Segment Open

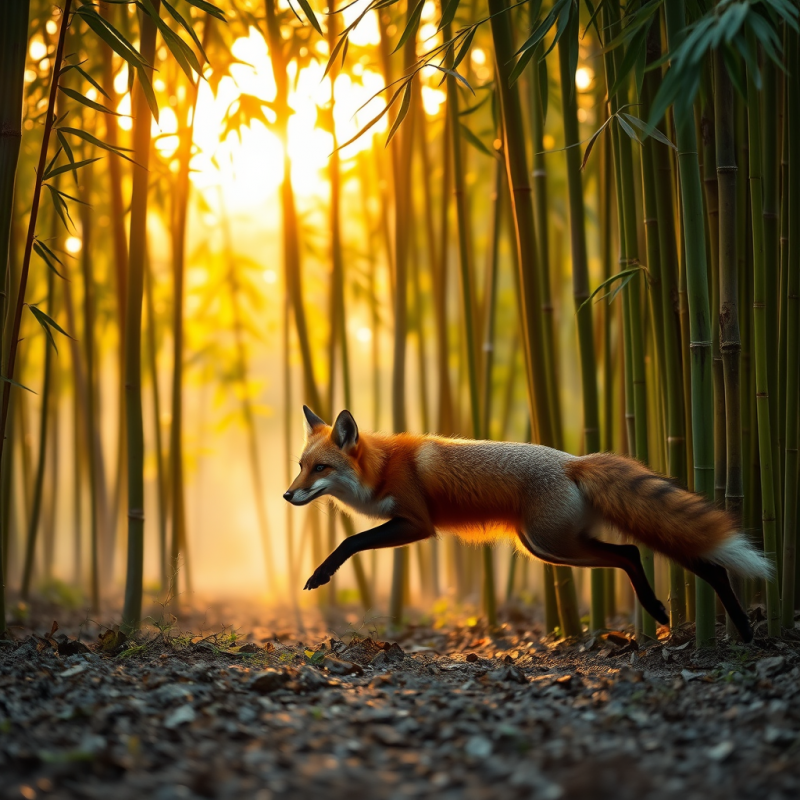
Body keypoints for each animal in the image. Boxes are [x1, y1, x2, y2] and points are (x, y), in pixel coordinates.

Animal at [284, 405, 773, 642]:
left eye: (320, 468)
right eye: (300, 467)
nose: (287, 496)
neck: (383, 468)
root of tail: (575, 461)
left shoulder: (417, 524)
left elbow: (350, 541)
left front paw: (320, 574)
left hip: (553, 544)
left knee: (642, 553)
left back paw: (727, 626)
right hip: (549, 547)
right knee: (638, 554)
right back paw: (691, 618)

Segment Closed

▶ _Problem to solve_
For this exercise, transcribe the data above line by line, exactly, with pictures omitted.

▶ _Answer to this exercise_
Body keypoints for each animal in the image. Boxes are [x1, y1, x2, y2] and points are (x, y), in pixel coordinates.

Animal at [284, 405, 773, 642]:
left eye: (320, 468)
right eye: (300, 467)
nose: (287, 496)
neck: (383, 468)
root of tail: (575, 461)
left shoulder: (417, 524)
left elbow: (350, 541)
left front paw: (320, 574)
left hip: (553, 544)
left knee: (642, 553)
left back paw: (727, 626)
right hip: (549, 547)
right knee: (638, 554)
right back paw: (691, 618)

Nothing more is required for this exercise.